É evidente que existem inúmeras dificuldades nesta carreira: os salários são indignos, as condições das escolas são precárias, os métodos de ensino são inadequados para os dias de hoje.

Os professores, mesmo os mais apaixonados e brilhantes, falam do sofrimento que é conviver com a indiferença, o desrespeito e a agressividade de muitos alunos. Reclamam que os alunos faltam, conversam, mexem no celular e até mesmo dormem em suas aulas. "Ninguém reconhece o meu valor e dedicação!", afirmam.

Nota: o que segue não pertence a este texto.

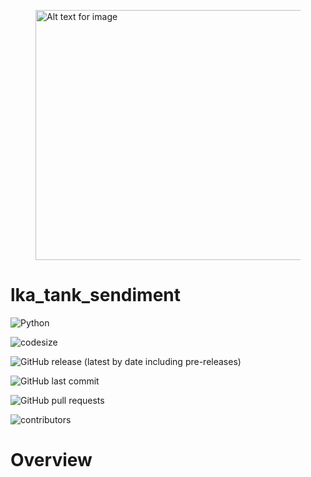 <figure>
    <img src="img/cascade.jpg" alt="Alt text for image" width="600" height="400">
</figure>

# lka_tank_sendiment

![Python](https://img.shields.io/badge/language-Python-blue.svg)

![codesize](https://img.shields.io/github/languages/code-size/doriswang0531/lka_tank_sendiment)

![GitHub release (latest by date including pre-releases)](https://img.shields.io/github/v/release/doriswang0531/lka_tank_sendiment?include_prereleases)

![GitHub last commit](https://img.shields.io/github/last-commit/doriswang0531/lka_tank_sendiment)

![GitHub pull requests](https://img.shields.io/github/issues-pr/doriswang0531/lka_tank_sendiment)

![contributors](https://img.shields.io/github/contributors/doriswang0531/lka_tank_sendiment)

# Overview
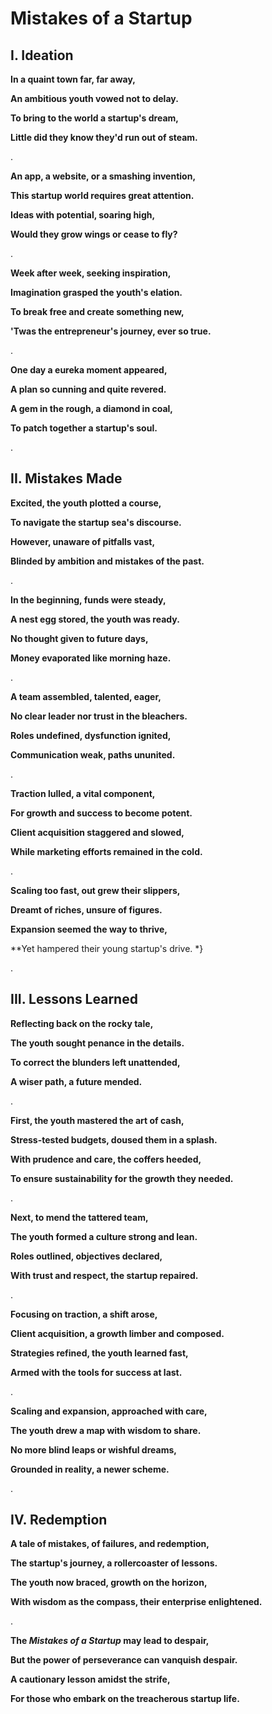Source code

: # Mistakes of a Startup

## I. Ideation

**In a quaint town far, far away,**

**An ambitious youth vowed not to delay.**

**To bring to the world a startup's dream,**

**Little did they know they'd run out of steam.**

.

**An app, a website, or a smashing invention,**

**This startup world requires great attention.**

**Ideas with potential, soaring high,**

**Would they grow wings or cease to fly?**

.

**Week after week, seeking inspiration,**

**Imagination grasped the youth's elation.**

**To break free and create something new,**

**'Twas the entrepreneur's journey, ever so true.**

.

**One day a eureka moment appeared,**

**A plan so cunning and quite revered.**

**A gem in the rough, a diamond in coal,**

**To patch together a startup's soul.**

.

## II. Mistakes Made

**Excited, the youth plotted a course,**

**To navigate the startup sea's discourse.**

**However, unaware of pitfalls vast,**

**Blinded by ambition and mistakes of the past.**

.

**In the beginning, funds were steady,**

**A nest egg stored, the youth was ready.**

**No thought given to future days,**

**Money evaporated like morning haze.**

.

**A team assembled, talented, eager,**

**No clear leader nor trust in the bleachers.**

**Roles undefined, dysfunction ignited,**

**Communication weak, paths ununited.**

.

**Traction lulled, a vital component,**

**For growth and success to become potent.**

**Client acquisition staggered and slowed,**

**While marketing efforts remained in the cold.**

.

**Scaling too fast, out grew their slippers,**

**Dreamt of riches, unsure of figures.**

**Expansion seemed the way to thrive,**

**Yet hampered their young startup's drive. *}

.

## III. Lessons Learned

**Reflecting back on the rocky tale,**

**The youth sought penance in the details.**

**To correct the blunders left unattended,**

**A wiser path, a future mended.**

.

**First, the youth mastered the art of cash,**

**Stress-tested budgets, doused them in a splash.**

**With prudence and care, the coffers heeded,**

**To ensure sustainability for the growth they needed.**

.

**Next, to mend the tattered team,**

**The youth formed a culture strong and lean.**

**Roles outlined, objectives declared,**

**With trust and respect, the startup repaired.**

.

**Focusing on traction, a shift arose,**

**Client acquisition, a growth limber and composed.**

**Strategies refined, the youth learned fast,**

**Armed with the tools for success at last.**

.

**Scaling and expansion, approached with care,**

**The youth drew a map with wisdom to share.**

**No more blind leaps or wishful dreams,**

**Grounded in reality, a newer scheme.**

.

## IV. Redemption

**A tale of mistakes, of failures, and redemption,**

**The startup's journey, a rollercoaster of lessons.**

**The youth now braced, growth on the horizon,**

**With wisdom as the compass, their enterprise enlightened.**

.

**The *Mistakes of a Startup* may lead to despair,**

**But the power of perseverance can vanquish despair.**

**A cautionary lesson amidst the strife,**

**For those who embark on the treacherous startup life.**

Os alunos reclamam que as aulas são "chatas, pouco interessantes, burocráticas, um verdadeiro tédio". Eles se sentem desrespeitados, ignorados e até mesmo humilhados por alguns professores. "Ninguém me escuta e compreende!"

Apesar de ter que "matar um leão por dia", tenho um enorme orgulho de ser professora. Acho um privilégio ter uma profissão com a qual posso (e preciso) continuar aprendendo diariamente.

Com os meus alunos, aprendi a escutar mais do que falar, observar mais do que opinar e compreender mais do que julgar. Aprendi a ser, como alguns me disseram recentemente, mais atenciosa, mais dedicada e mais "humana".

Iniciei o meu livro "A arte de pesquisar" com uma ideia de Roland Barthes que resume o que sinto, até hoje, cada vez que entro em uma sala de aula: "Nenhum poder, um pouco de saber, um pouco de sabedoria, e o máximo de sabor possível".